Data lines
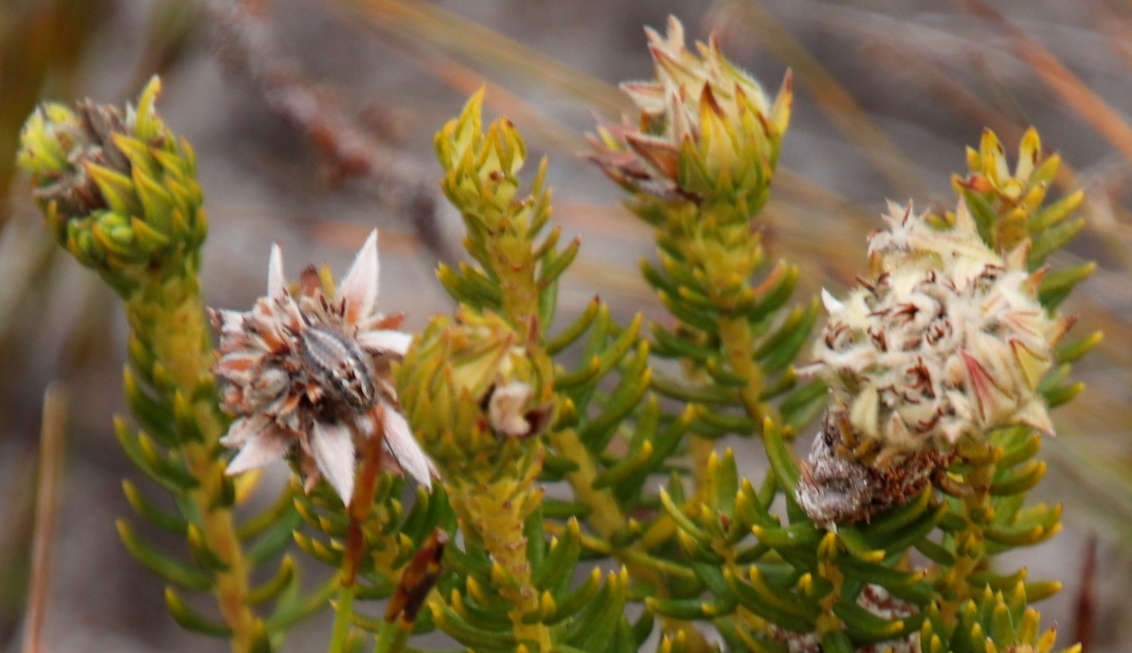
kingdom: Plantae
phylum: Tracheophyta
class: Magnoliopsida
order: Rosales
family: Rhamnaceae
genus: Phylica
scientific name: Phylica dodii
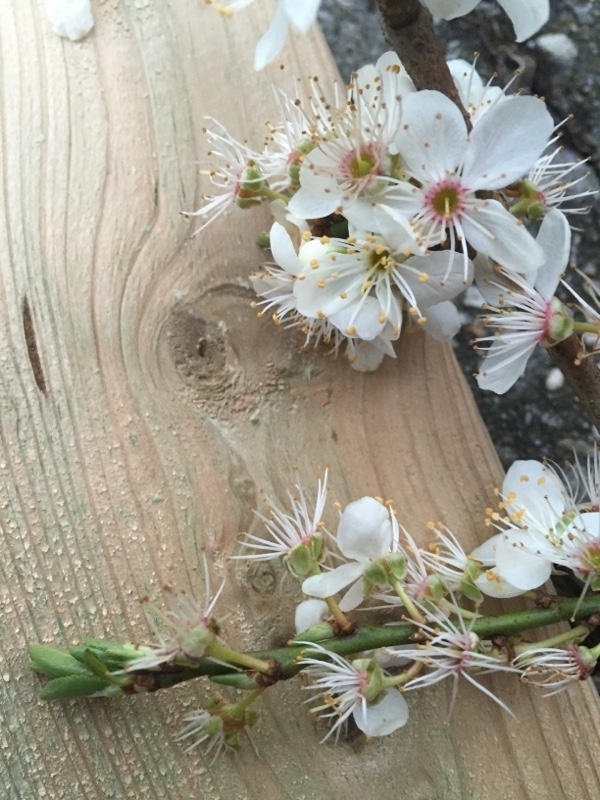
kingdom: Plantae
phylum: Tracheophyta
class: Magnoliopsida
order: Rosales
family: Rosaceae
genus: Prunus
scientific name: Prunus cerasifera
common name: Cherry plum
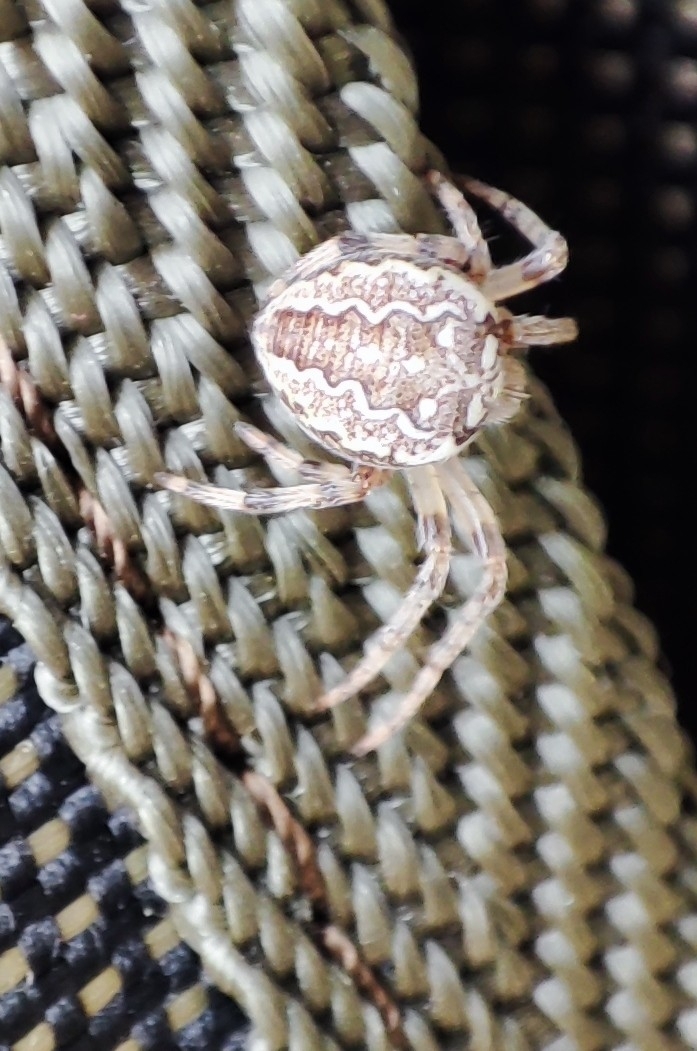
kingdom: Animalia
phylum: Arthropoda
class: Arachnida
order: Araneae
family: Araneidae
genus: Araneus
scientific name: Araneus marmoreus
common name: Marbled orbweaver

> **WHAT THE TASK ASKS**:
Please retype every line for all three items word for word, leaving the pictures out.

> **RESULT OF THIS EXERCISE**:
kingdom: Plantae
phylum: Tracheophyta
class: Magnoliopsida
order: Rosales
family: Rhamnaceae
genus: Phylica
scientific name: Phylica dodii
kingdom: Plantae
phylum: Tracheophyta
class: Magnoliopsida
order: Rosales
family: Rosaceae
genus: Prunus
scientific name: Prunus cerasifera
common name: Cherry plum
kingdom: Animalia
phylum: Arthropoda
class: Arachnida
order: Araneae
family: Araneidae
genus: Araneus
scientific name: Araneus marmoreus
common name: Marbled orbweaver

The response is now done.